Supply chain wrecked industry
Daniel Pedersen
STRATFORD’S Maurie Killeen knows forestry. He has worked in a family business falling mill logs in the forests of Gippsland, his home, and ‘on country’ in northern states with Indigenous people building durable settlements from their trees. Maurie laments a process by which fast turnaround and rapid economic gain made the supply chain king of the bush, rather than the trees and creatures that inhabit Victorian forests. His father, also Maurice, taught him selective logging from 1959 - when a tree was useful, if it was not, and when it was best left to grow. His father would select trees ready for harvest and Maurie would fall them. They were compelled to burn tree ‘heads’ and the clean up resulted in cool burns across the landscape. But the weather determined when they burned. They’d then take the logs back to their Valencia Creek saw mill. When the Killeens were stopped selectively felling trees they were forced to buy logs from VicForests.

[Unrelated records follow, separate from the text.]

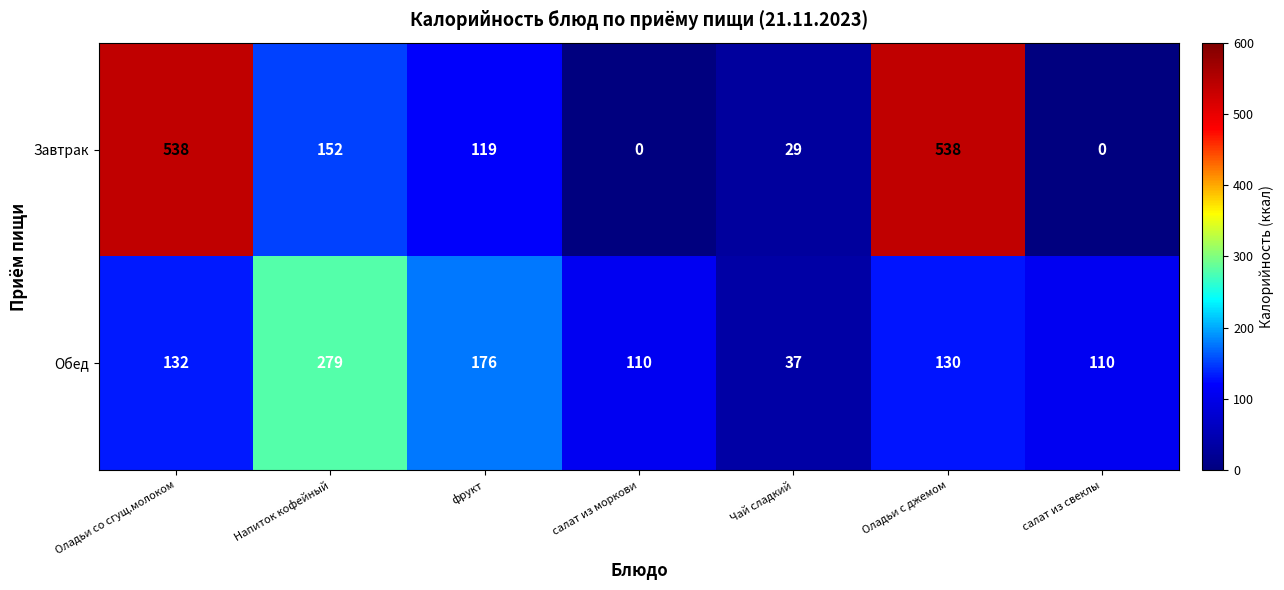

What is the difference between the maximum and second lowest values in the Завтрак series?

538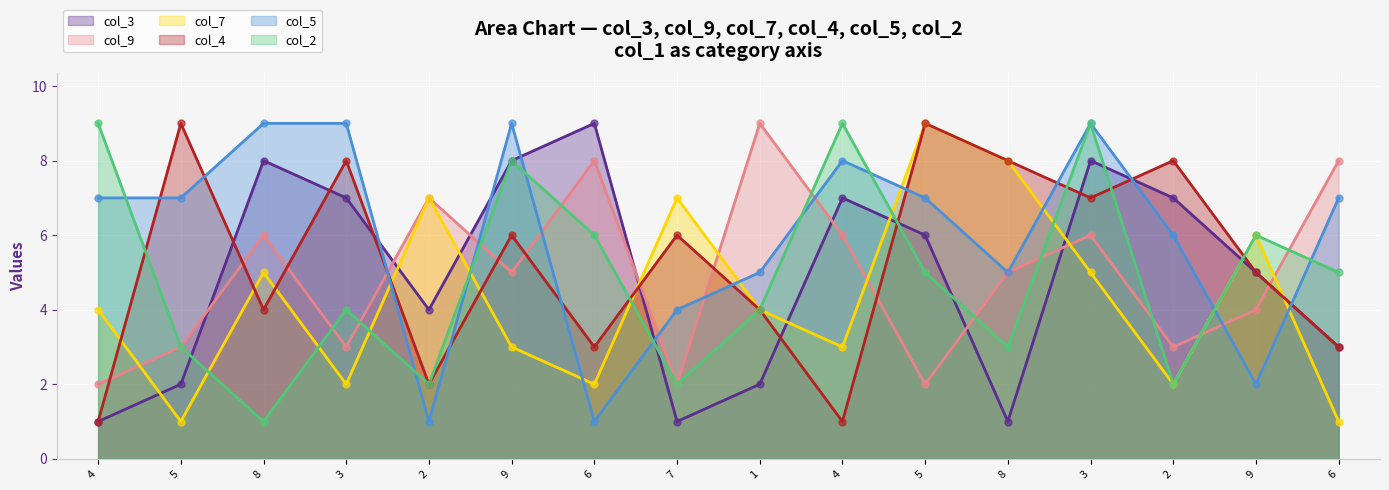

What is the total value across all series at 9?

39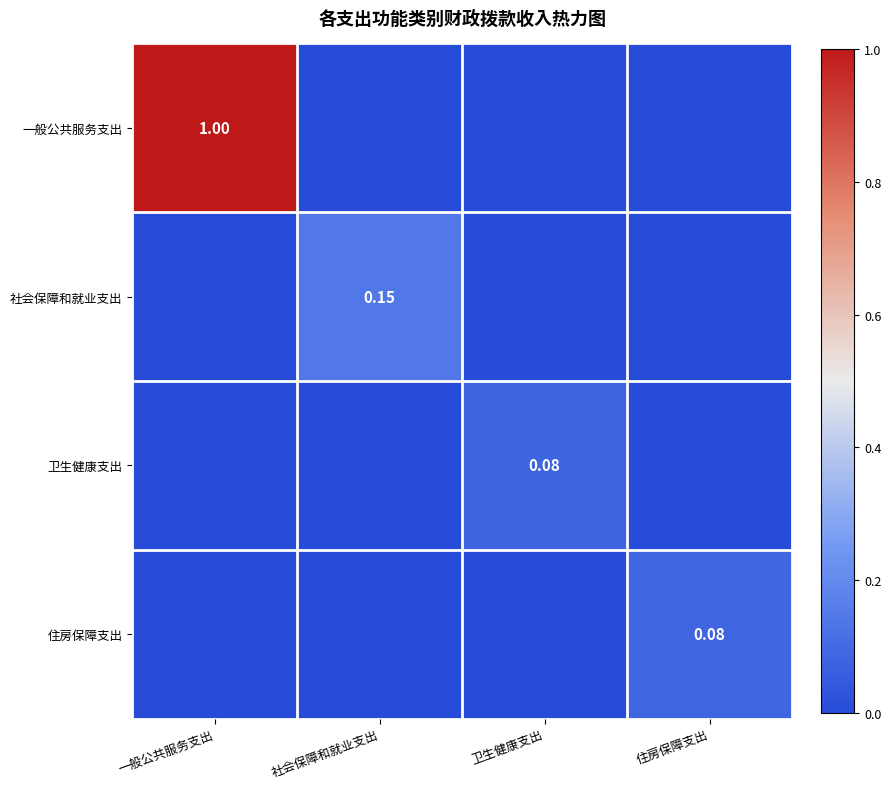

What is the difference between the maximum and minimum values in the 一般公共服务支出 series?

1.0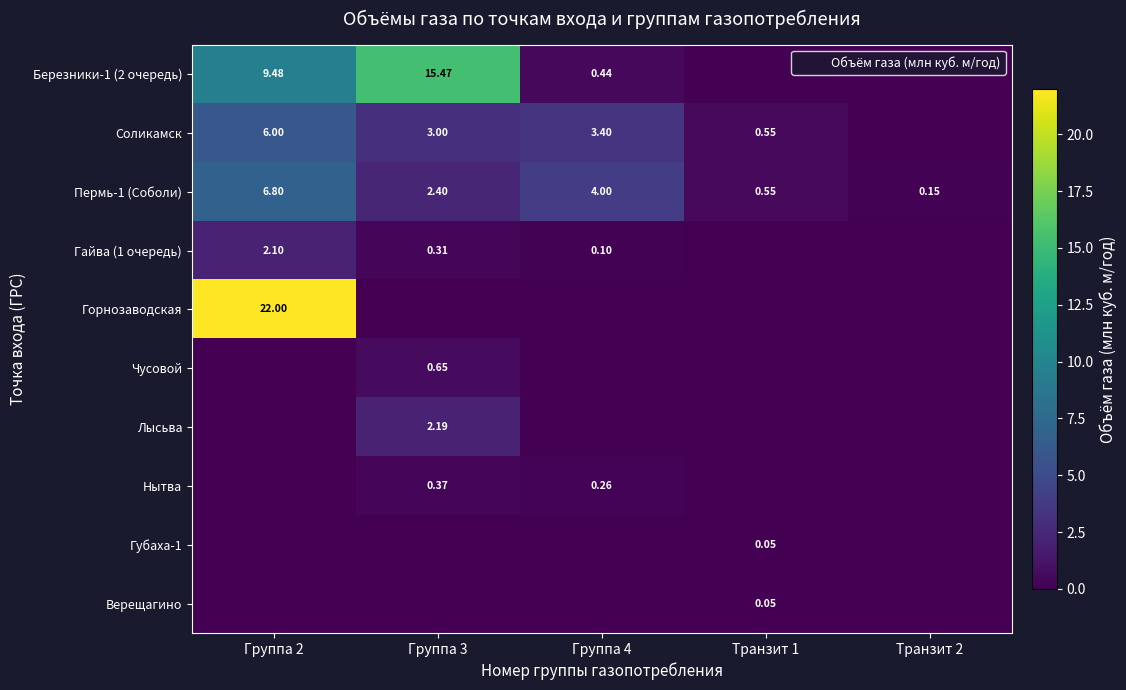

At which category does the chart reach its peak across all series?

Группа 2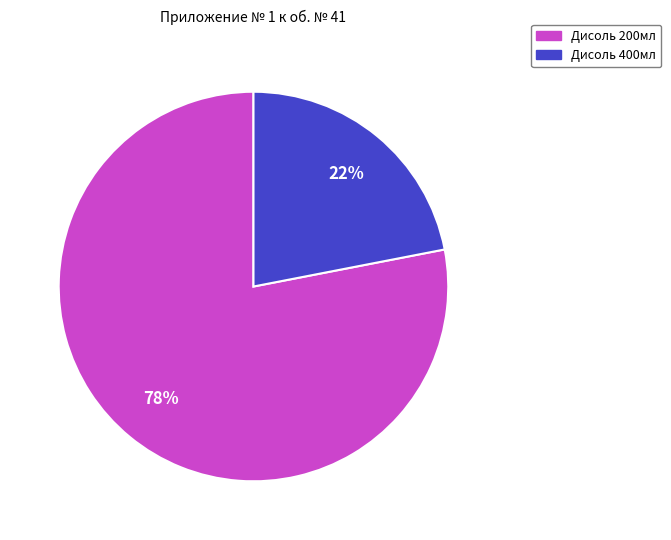

Do Дисоль 200мл and Дисоль 400мл together represent more than half of the pie?

Yes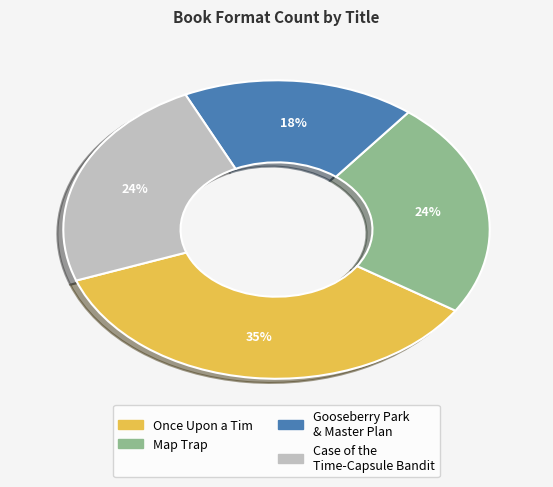

Does any single category account for the majority?

No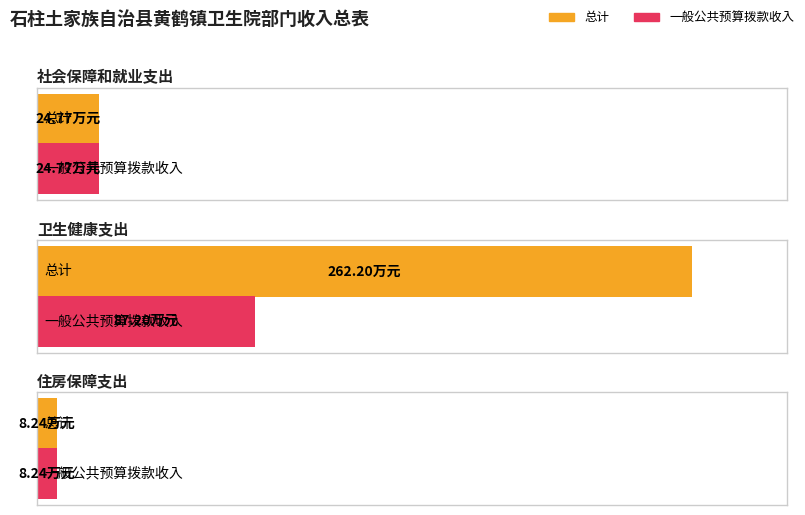

Is it true that 一般公共预算拨款收入 equals 24.8 at 社会保障和就业支出?

True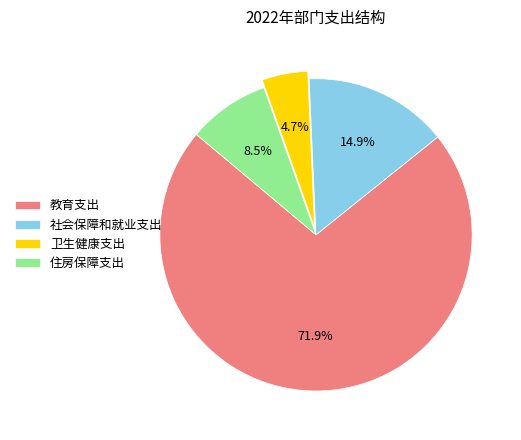

What is the largest slice in the pie chart?

教育支出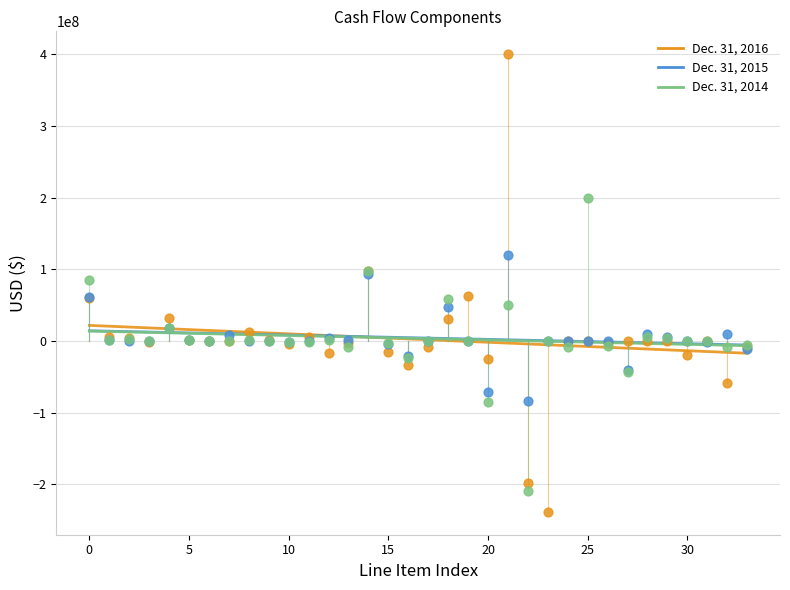

Which series contains the lowest Y value?

Dec. 31, 2016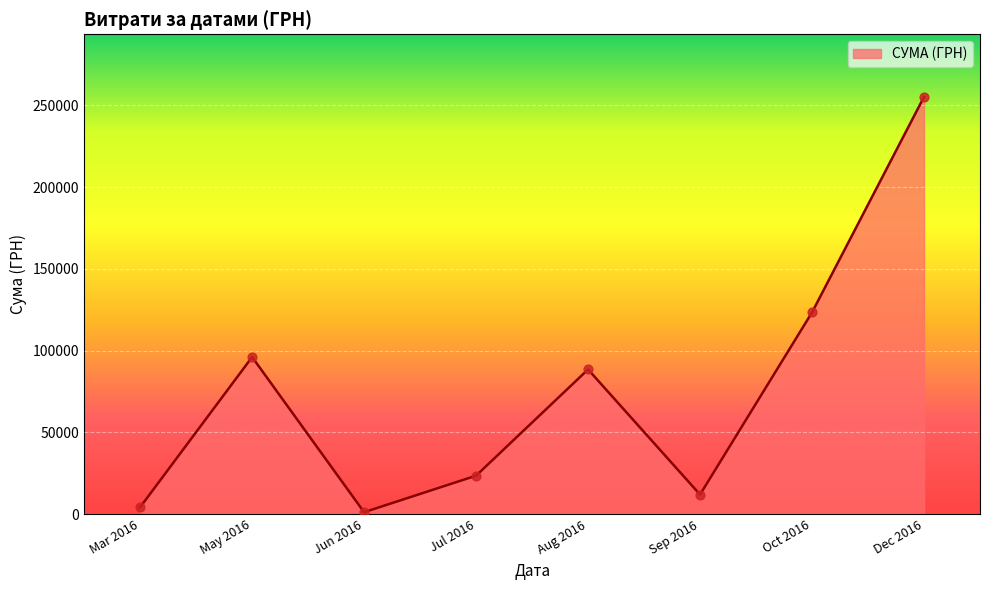

What is the ratio of the value at Dec 2016 to the value at Aug 2016?

2.9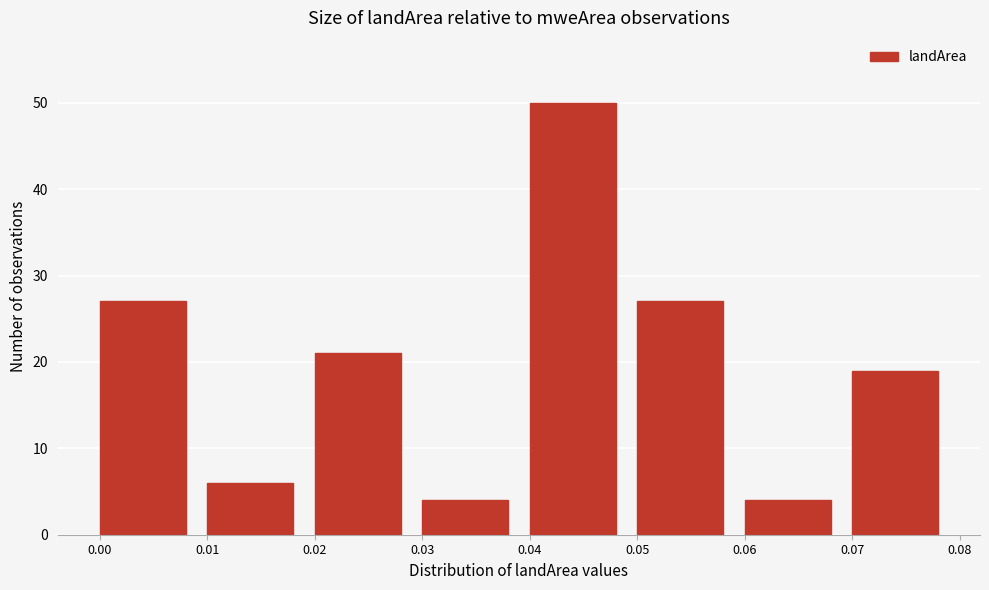

Reading right to left, what are all the values shown in this chart?

19	4	27	50	4	21	6	27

Then the milling business would have to take two months worth of logs but only had a month to pay for them, the quality of logs became unpredictable and there was a bias towards timber for pulp production, leaving precious few logs for millers. The amalgamation of forestry and land departments created confusion about land management. And the quick turnaround demanded by the supply chain transformed logging from a patient culling process to clear-falling swathes of forest the Killeens had no part of. Asked what he thought Victorian forestry should look like, the veteran logger said VicForests should return to selective logging and mosaic burning, then logging could go on in harmony with the bush. “You could say it’s a conspiracy, but there’s no point, what would be the end result? What would be the point of the conspiracy in the first place? It’s nonsensical.”